- **Source material**:

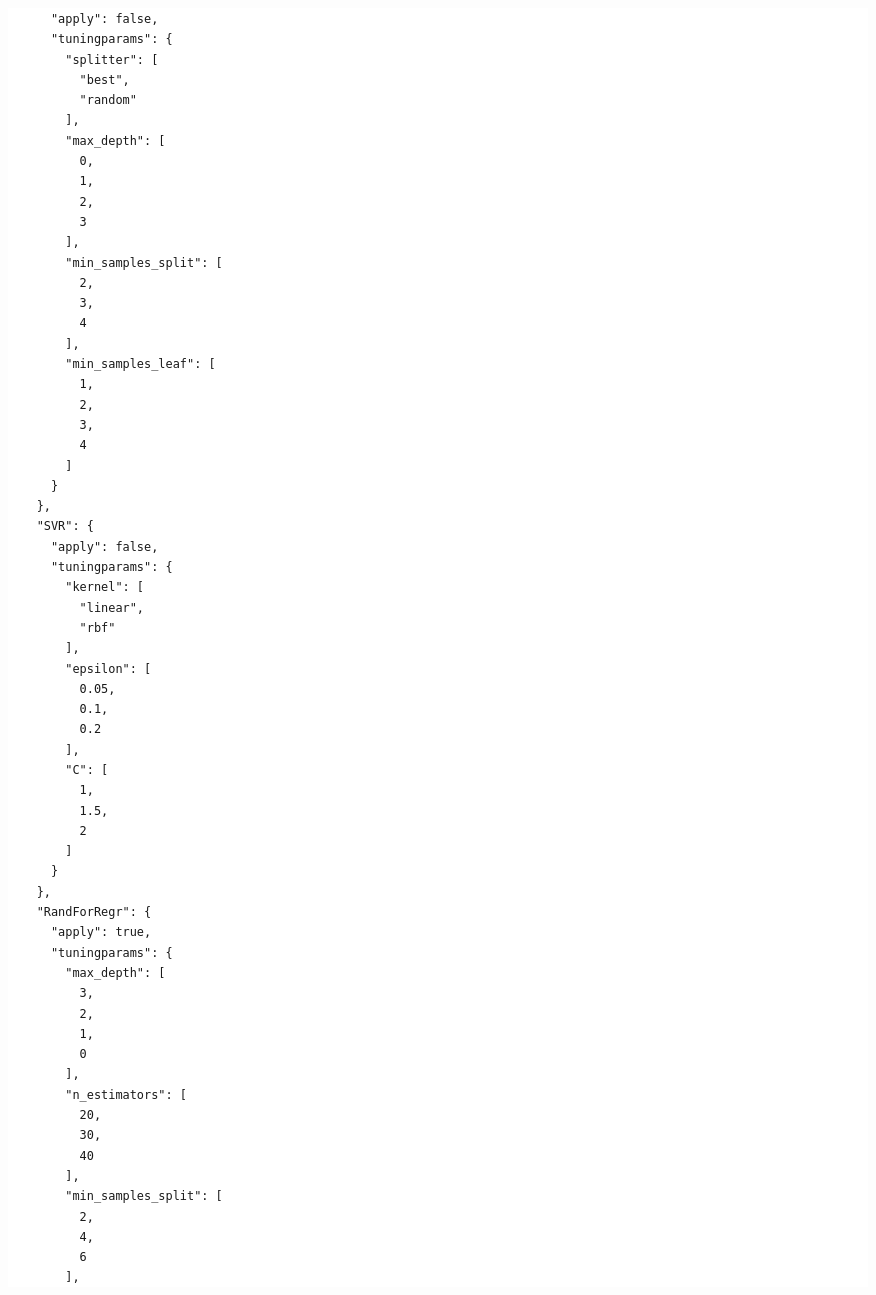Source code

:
 ```
      "apply": false,
      "tuningparams": {
        "splitter": [
          "best",
          "random"
        ],
        "max_depth": [
          0,
          1,
          2,
          3
        ],
        "min_samples_split": [
          2,
          3,
          4
        ],
        "min_samples_leaf": [
          1,
          2,
          3,
          4
        ]
      }
    },
    "SVR": {
      "apply": false,
      "tuningparams": {
        "kernel": [
          "linear",
          "rbf"
        ],
        "epsilon": [
          0.05,
          0.1,
          0.2
        ],
        "C": [
          1,
          1.5,
          2
        ]
      }
    },
    "RandForRegr": {
      "apply": true,
      "tuningparams": {
        "max_depth": [
          3,
          2,
          1,
          0
        ],
        "n_estimators": [
          20,
          30,
          40
        ],
        "min_samples_split": [
          2,
          4,
          6
        ],
```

- **Work task**: What you output should match the records line for line, minus the pictures.

- **Exercise output**:
Source code

:
 ```
      "apply": false,
      "tuningparams": {
        "splitter": [
          "best",
          "random"
        ],
        "max_depth": [
          0,
          1,
          2,
          3
        ],
        "min_samples_split": [
          2,
          3,
          4
        ],
        "min_samples_leaf": [
          1,
          2,
          3,
          4
        ]
      }
    },
    "SVR": {
      "apply": false,
      "tuningparams": {
        "kernel": [
          "linear",
          "rbf"
        ],
        "epsilon": [
          0.05,
          0.1,
          0.2
        ],
        "C": [
          1,
          1.5,
          2
        ]
      }
    },
    "RandForRegr": {
      "apply": true,
      "tuningparams": {
        "max_depth": [
          3,
          2,
          1,
          0
        ],
        "n_estimators": [
          20,
          30,
          40
        ],
        "min_samples_split": [
          2,
          4,
          6
        ],
```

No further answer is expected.